2.2              En l’espèce, si le requérant a bien fait usage de son droit à former opposition – non motivée – à l’ordonnance pénale dont il demande la révision, il ne s’est toutefois pas présenté à l’audience du 1er mars 2017 à laquelle il avait été cité à comparaître sous pli recommandé, de sorte qu’en application de l’art. 355 al. 2 CPP, son opposition a été considérée comme retirée. Il n’a par la suite pas recouru contre l’ordonnance rendue par le Ministère public de l’arrondissement de l’Est vaudois le 2 mars 2017 prenant acte du retrait de son opposition et déclarant l’ordonnance pénale du 2 décembre 2016 exécutoire.
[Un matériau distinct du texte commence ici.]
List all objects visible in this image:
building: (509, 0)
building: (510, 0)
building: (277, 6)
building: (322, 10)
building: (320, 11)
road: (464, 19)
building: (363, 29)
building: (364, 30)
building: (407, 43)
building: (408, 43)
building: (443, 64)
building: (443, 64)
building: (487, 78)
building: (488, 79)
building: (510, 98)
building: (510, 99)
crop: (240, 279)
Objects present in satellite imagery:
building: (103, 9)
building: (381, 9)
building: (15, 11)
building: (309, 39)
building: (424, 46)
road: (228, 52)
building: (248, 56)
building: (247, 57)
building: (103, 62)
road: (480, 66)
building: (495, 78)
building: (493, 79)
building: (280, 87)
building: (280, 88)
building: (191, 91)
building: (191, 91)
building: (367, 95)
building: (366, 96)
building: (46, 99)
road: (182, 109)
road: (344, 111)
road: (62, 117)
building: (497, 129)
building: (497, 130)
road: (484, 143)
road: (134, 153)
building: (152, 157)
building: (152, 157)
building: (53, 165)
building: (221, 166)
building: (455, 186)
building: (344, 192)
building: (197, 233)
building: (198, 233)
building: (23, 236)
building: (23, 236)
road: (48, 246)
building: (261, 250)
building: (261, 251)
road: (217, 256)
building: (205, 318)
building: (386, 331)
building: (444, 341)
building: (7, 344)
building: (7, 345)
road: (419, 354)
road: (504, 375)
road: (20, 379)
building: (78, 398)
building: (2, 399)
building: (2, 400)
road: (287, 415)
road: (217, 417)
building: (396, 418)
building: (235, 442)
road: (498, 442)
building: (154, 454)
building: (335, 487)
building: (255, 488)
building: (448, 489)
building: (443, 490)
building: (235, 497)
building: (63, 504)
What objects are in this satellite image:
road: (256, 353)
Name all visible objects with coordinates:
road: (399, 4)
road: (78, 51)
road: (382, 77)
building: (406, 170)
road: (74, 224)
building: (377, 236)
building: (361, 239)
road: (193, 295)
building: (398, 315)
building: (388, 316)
Or, la voie de droit de l'opposition, à laquelle il a ainsi renoncé, lui aurait permis d’invoquer les faits dont il se prévaut dans la présente procédure. Il ne peut dès lors plus, une fois l’ordonnance pénale devenue exécutoire, en demander la révision pour des faits qu’il aurait déjà pu faire valoir dans une procédure ordinaire en maintenant son opposition. Il s’ensuit que, dans la mesure où elle repose sur des faits que le requérant connaissait initialement, sa demande de révision est abusive.

 

3.              Il résulte de ce qui précède que la demande de révision déposée par Z.________ doit être déclarée irrecevable, sans échange d’écritures (art. 412 al. 2 CPP).

 

              Vu l’issue de la cause, les frais de la procédure de révision, constitués en l'espèce du seul émolument d'arrêt, par 660 fr. (art. 21 al. 1 et 22 TFIP [Tarif des frais de procédure et indemnités en matière pénale du 28 septembre 2010 ; BLV 312.03.1]), seront mis à la charge du requérant, qui succombe (art. 428 al. 1 CPP).

 

 

 

 

Par ces motifs,

la Cour d’appel pénale,

en application des art. 410 al. 1 let. a, 412 al. 2 et 428 al. 1 CPP,

prononce :

 

              I.              La demande de révision est irrecevable.

 

              II.              Les frais de la procédure de révision, par 660 fr. (six cent soixante francs), sont mis à la charge de Z.________.

 

              III.              Le présent prononcé est exécutoire.

 

 

La présidente :               La greffière :

 

 

 

 

 

Du

 

              Le prononcé qui précède, dont la rédaction a été approuvée à huis clos, est notifié, par l'envoi d'une copie complète, à :

-              Me Germain Quach, avocat (pour Z.________),

-              Ministère public central,

 

 

 

              et communiqué à :

‑              M. le Procureur de l’arrondissement de l’Est vaudois,

-              Service de l’emploi,

-              Service de la population,

-              Office d’exécution des peines,

-              Etablissement de la Plaine de l’Orbe,

 

              par l'envoi de photocopies.

 

 

 

 

              Le présent prononcé peut faire l'objet d'un recours en matière pénale devant le Tribunal fédéral au sens des art. 78 ss LTF (Loi du 17 juin 2005 sur le Tribunal fédéral ; RS 173.110). Ce recours doit être déposé devant le Tribunal fédéral dans les trente jours qui suivent la notification de l'expédition complète (art. 100 al. 1 LTF).